Please explain why you decided to organize the data in the way that you did. In this explanation, consider both *technical* aspects (i.e., why lists, dictionaries, tuples or combinations thereof) and *substantive* aspects (i.e., why you structured the data in the way that you did).

### Reflection

In this challenge, you created a set of structured data (a dataset) out of what it was somewhat unstructured data (a piece of text). While doing so, you made choices on how to structure these data. Please briefly reflect on some of the advantages and disadvantages of the approach you took, and what may be some (normative, ethical) implications of your choices.

#### Programming

In [4]:
people = {
    1: {
        'name': 'John Smith',
        'age': 32,
        'occupation': {
            'type': 'Work',
            'organisation': 'Salesforce UK',
            'description': 'Analyst',
        },
        'relationship_status': 'divorced',
        'children_count': 1,
        'country_of_origin': 'unknown',
        'country_of_residence': 'United Kingdom',
    },
     2: {
        'name': 'Mary Smith',
        'age': 21,
        'occupation': {
            'type': 'Study',
            'organisation': 'University of Amsterdam',
            'description': 'Student',
        },
        'relationship_status': 'single',
        'children_count': 0,
        'country_of_origin': 'US',
        'country_of_residence': 'The Netherlands',
    },
     3: {
        'name': 'Tom Brokaw',
        'age': 81,
        'occupation': {
            'type': 'working',
            'organisation': 'unknown',
            'description': 'Journalist',
        },
        'relationship_status': 'married',
        'children_count': 3,
        'country_of_origin': 'US',
        'country_of_residence': 'US',
    },
}

In [5]:
print(people[1]['name'])

John Smith


#### Interpretation
I have chosen to create a variable `people` that consists of a top-level dictionary that is populated with different dictionaries that each represent a person. The dictionary for each person is accessible through a unique id. I have chosen this approach because it allows user data to be retreived using their id, which would not be possible if users were stored in a list. A dictionary also allows for the inclusion of additional people in the dataset in the future, which a tuple would not allow for.

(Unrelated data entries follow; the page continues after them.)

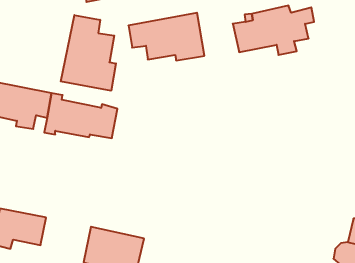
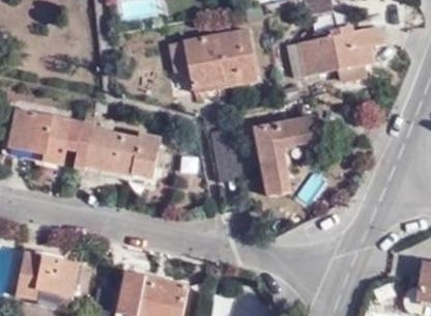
building: [61,15,116,91] -> none
building: none -> [253,116,324,189]

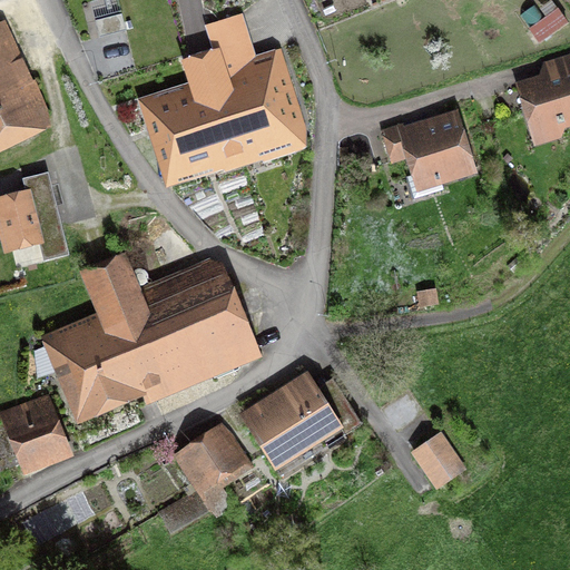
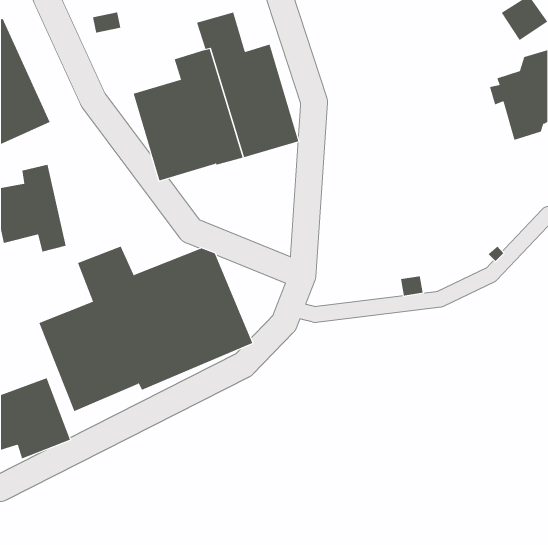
building: [381,107,478,199] -> none
building: [238,371,363,472] -> none
building: [157,421,253,533] -> none
building: [411,431,466,490] -> none

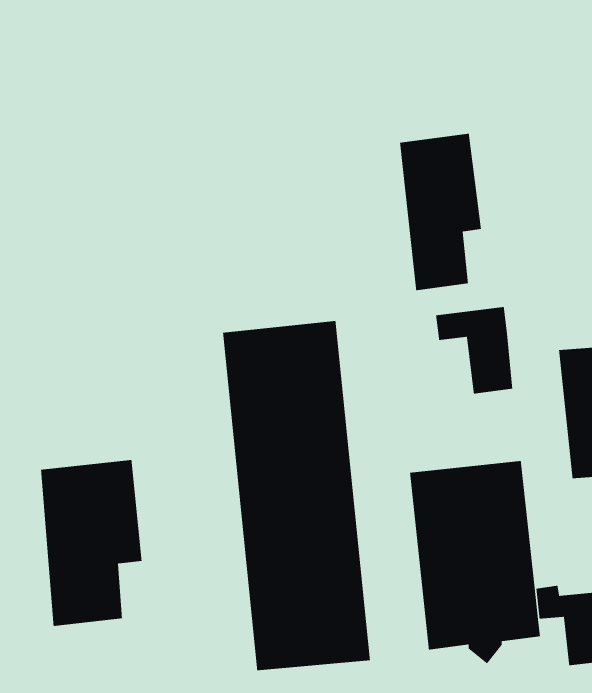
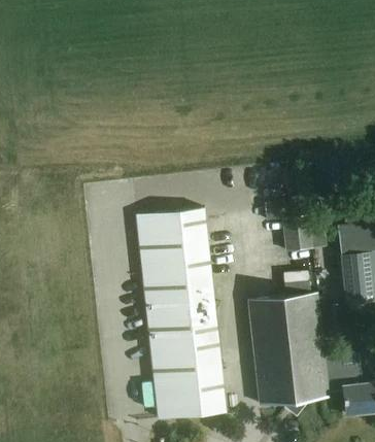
building: [399,133,482,291] -> none
building: [40,459,143,627] -> none

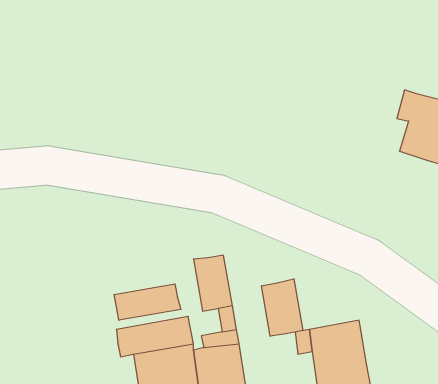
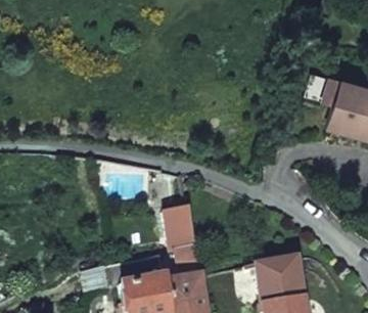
building: [262,279,303,336] -> none
building: [114,284,181,320] -> none

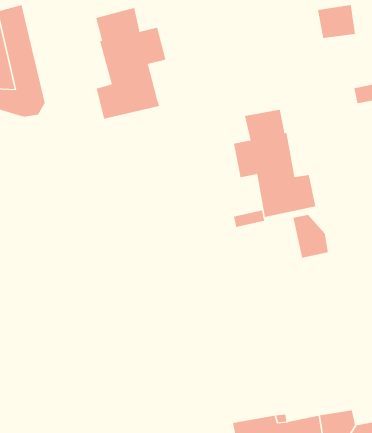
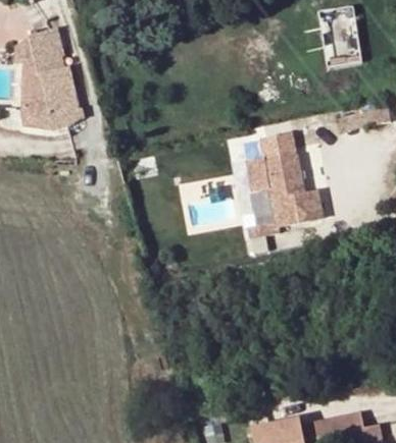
building: [96,7,166,120] -> none
building: [293,214,329,258] -> none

The dictionary for each individual person contains data on different demographic characteristics. Since a person's occupation can be of many different natures, and because it could be valubale to store the organisation that a person is affiliated with as a separate value, I have decided to subdivide occupation into three values, which are stored in a nested dictionary. Given a larger dataset of people, for example, this would allow me to analyze wheter different people are affiliated with the same organisation, and how they are related within the organisation (e.g. student/teacher).

#### Reflection
One advantage of my approach is that it allows for the inclusion of additional people in the dataset in the future, as well as the targeted deletion of individuals. Another advantage, as discussed in the interpretation, is that the way the occupation data is structured allows for more meaningful analyses of larger groups of people. A disadvantage is that personal data is stored in a comprehensive manner.This means that if the data would ever be compromised, this would allow for people that attained acces to retreive sensitive information about the people that are included in the dataset.